ボーレタリア王城で最初のデーモンを倒した俺は楔の神殿に戻ってきた。
「さて、今日はこの辺にしといてどこか寝る場所を確保しないとな」
俺は確かに強いが一応人間なので睡眠も必要なのだった。
「あ、あの……」
不意に声をかけられた。誰かと思って振り向くとそこには一人の女性がいた。
「お待ちしておりました。
この上で要の人の話を聞き、楔の意味を知ってください……」
それは儚く、それでいて美しい女性だった。
そしてその外見は火の点いた杖を持ち、両目は黒い蝋でつぶされ、身に纏うのも黒のボロボロの布だけで素足であった。
「美しい……」
「ひはっ!?」
しまったつい思ったことを口にしてしまった。初対面の女性に対して失礼だっただろうか。

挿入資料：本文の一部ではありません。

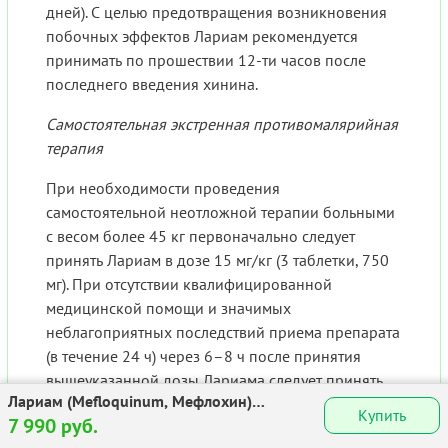
дней). С целью предотвращения возникновения
побочных эффектов Лариам рекомендуется
принимать по прошествии 12-ти часов после
последнего введения хинина.
Самостоятельная экстренная противомалярийная
терапия
При необходимости проведения
самостоятельной неотложной терапии больными
с весом более 45 кг первоначально следует
принять Лариам в дозе 15 мг/кг (3 таблетки, 750
мг). При отсутствии квалифицированной
медицинской помощи и значимых
неблагоприятных последствий приема препарата
(в течение 24 ч) через 6–8 ч после принятия
вышеуказанной дозы Лариама следует принять
Лариам (Mefloquinum, Мефлохин)
еще 500 мг (2 таблетки).
Купить
таблетки 250мг №8
7 990 руб.
Если масса тела пациента превышает 60 кг,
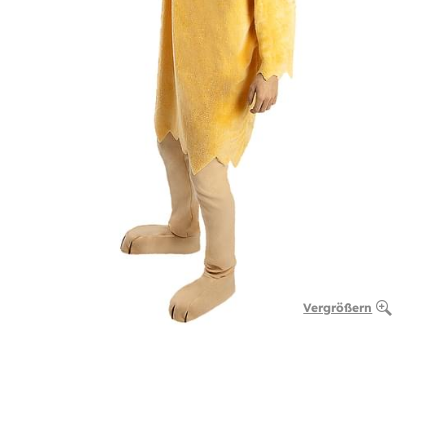
Vergrößern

「あー、すまない。貴方がとても美しかったもので思わず見蕩れてしまったんだ。
よければ名前を教えてもらえるかな?」
「えっと、その、ありがとうございます……
私の名前は……ないです。神殿にいるみんなからは黒衣の火防女と呼ばれてますけど」
消えてしまいそうなほど小さな声で返事をしたこの女性は赤くなって俯いてしまった。
「そうか。ならば俺はこれから君のことを『かぼたん』と呼ばせてもらうよ。どうかな?」
「あの、あのあのあの、その、よろしくお願いします。……それと上で要の人が待ってる……んですが」
恥ずかしがってる様も非常に可愛い。この娘のためならデーモン退治も楽しめるかもな。
「ああ、ありがとう。ここの管理人みたいなものかな?とりあえず会ってみるよ」
そうして俺は階段を登り、要の人とやらに会いにいくことにした。
かぼたんside
不思議な人だった。私なんかこんなボロキレの服しか着てないし、靴だって持ってないし目なんかつぶされてるのに……私を美しいだなんて。
とっても優しい人。もしかしたらあの人なら私を……この世界を救ってくれるかもしれない。